= Six principles of Chinese painting =

Brief principles written circa 550

The Six principles of Chinese painting were established by Xie He in "Six points to consider when judging a painting" (繪畫六法, Pinyin:Huìhuà Liùfǎ) from the preface to his book The Record of the Classification of Old Painters (古畫品錄; Pinyin: Gǔhuà Pǐnlù) written circa 550 and refers to "old" and "ancient" practices. The six elements that define a painting are:

1. "Spirit Resonance" (qiyun 气韵) or vitality (shengdong 生动), and seems to translate to the nervous energy transmitted from the artist into the work. The overall energy of a work of art. Xie He said that without Spirit Resonance, there was no need to look further.
2. "Bone Method" (gufa 骨法) or the way of using the brush (yongbi 用笔). This refers not only to texture and brush stroke, but to the close link between handwriting and personality. In his day, the art of calligraphy was inseparable from painting.
3. "Correspondence to the Object" (yingwu 应物) or the depicting of form (xiangxing 象形), which would include shape and line.
4. "Suitability to Type" (suilei 随类) or the application of color (fucai 赋彩), including layers, value and tone.
5. "Division and Planning" (jingying 经营) or placing and arrangement (weizhi 位置), corresponding to composition, space and depth.
6. "Transmission by Copying" (chuanyi 传移) or the copying of models (moxie 模写), not only from life but also the works of antiquity.

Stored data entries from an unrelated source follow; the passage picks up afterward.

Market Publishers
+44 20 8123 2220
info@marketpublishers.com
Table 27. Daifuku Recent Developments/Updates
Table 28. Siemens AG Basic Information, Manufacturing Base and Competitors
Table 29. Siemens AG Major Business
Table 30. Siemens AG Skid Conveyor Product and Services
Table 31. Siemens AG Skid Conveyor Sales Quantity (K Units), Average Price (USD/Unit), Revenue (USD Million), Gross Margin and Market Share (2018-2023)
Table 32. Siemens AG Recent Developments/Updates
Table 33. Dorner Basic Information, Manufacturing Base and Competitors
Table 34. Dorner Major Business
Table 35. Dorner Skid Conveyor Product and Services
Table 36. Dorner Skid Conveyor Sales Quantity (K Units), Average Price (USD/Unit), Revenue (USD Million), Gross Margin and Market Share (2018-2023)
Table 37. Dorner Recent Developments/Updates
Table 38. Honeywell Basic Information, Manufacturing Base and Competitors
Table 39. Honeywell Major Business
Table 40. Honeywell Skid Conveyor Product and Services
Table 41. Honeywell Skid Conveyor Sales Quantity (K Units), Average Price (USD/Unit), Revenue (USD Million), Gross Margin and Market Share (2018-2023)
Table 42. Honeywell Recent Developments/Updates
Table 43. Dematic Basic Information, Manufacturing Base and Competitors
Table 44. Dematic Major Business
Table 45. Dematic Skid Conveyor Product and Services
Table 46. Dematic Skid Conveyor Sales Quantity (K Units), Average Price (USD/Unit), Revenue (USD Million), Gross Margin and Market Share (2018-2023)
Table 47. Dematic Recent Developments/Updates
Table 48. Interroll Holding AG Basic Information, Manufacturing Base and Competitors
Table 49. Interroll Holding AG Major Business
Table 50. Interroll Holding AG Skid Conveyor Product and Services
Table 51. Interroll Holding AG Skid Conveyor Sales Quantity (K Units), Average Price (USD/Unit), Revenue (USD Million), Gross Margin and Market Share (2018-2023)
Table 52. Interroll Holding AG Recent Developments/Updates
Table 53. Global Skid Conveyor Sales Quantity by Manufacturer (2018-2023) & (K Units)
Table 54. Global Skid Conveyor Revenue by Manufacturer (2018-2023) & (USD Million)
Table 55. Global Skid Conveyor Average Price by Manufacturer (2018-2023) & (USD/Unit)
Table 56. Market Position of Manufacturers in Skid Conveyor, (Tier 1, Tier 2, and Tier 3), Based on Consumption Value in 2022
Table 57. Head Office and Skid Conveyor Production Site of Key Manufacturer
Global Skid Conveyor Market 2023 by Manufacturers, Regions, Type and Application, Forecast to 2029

These have been translated over the years by a succession of sinologists with very varying translations. "The problem lies, of course, in the terseness of the original Chinese, where each principle is stated in but four characters.... Each period of Chinese painting has its own special way of interpreting the six principles...their application is fluid, varying according to period and artist".